• _Task brief_
Scan the material for the word "сервер", then return every line where it appears.
•••
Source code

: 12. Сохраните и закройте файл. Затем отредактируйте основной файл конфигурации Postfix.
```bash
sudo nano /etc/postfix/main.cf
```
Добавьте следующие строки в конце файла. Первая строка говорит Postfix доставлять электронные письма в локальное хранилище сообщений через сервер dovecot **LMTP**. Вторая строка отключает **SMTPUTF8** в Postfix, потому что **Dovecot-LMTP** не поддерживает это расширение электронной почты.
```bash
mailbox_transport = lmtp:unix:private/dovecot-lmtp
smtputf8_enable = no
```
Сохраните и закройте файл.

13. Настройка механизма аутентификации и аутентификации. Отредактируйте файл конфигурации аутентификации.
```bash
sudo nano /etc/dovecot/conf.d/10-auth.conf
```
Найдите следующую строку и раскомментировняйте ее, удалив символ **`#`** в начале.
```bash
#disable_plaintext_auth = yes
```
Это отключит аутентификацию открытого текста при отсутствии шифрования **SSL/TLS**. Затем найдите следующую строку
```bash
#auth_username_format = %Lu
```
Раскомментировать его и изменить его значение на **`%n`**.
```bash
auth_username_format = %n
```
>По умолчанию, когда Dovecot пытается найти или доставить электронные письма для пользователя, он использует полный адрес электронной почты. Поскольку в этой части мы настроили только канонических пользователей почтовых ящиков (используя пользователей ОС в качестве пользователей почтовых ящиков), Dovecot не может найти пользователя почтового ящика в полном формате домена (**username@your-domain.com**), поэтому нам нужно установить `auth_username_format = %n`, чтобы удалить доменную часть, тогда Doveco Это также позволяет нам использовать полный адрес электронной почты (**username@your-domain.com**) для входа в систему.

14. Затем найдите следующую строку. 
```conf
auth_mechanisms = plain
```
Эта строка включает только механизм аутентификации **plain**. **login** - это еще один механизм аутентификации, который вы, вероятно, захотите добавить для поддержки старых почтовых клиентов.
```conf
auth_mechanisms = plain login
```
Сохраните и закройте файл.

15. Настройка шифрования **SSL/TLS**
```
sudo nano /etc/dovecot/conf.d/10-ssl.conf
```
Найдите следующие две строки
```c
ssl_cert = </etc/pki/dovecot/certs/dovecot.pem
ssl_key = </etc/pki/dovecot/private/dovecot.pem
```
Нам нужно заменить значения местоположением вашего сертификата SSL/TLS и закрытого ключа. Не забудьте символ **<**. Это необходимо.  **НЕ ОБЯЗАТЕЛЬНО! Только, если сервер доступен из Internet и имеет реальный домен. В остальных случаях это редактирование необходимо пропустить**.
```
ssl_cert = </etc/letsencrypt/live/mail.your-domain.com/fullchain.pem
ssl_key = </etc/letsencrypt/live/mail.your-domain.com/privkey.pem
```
•••
• _Exercise solution_
Добавьте следующие строки в конце файла. Первая строка говорит Postfix доставлять электронные письма в локальное хранилище сообщений через сервер dovecot **LMTP**. Вторая строка отключает **SMTPUTF8** в Postfix, потому что **Dovecot-LMTP** не поддерживает это расширение электронной почты.
Нам нужно заменить значения местоположением вашего сертификата SSL/TLS и закрытого ключа. Не забудьте символ **<**. Это необходимо.  **НЕ ОБЯЗАТЕЛЬНО! Только, если сервер доступен из Internet и имеет реальный домен. В остальных случаях это редактирование необходимо пропустить**.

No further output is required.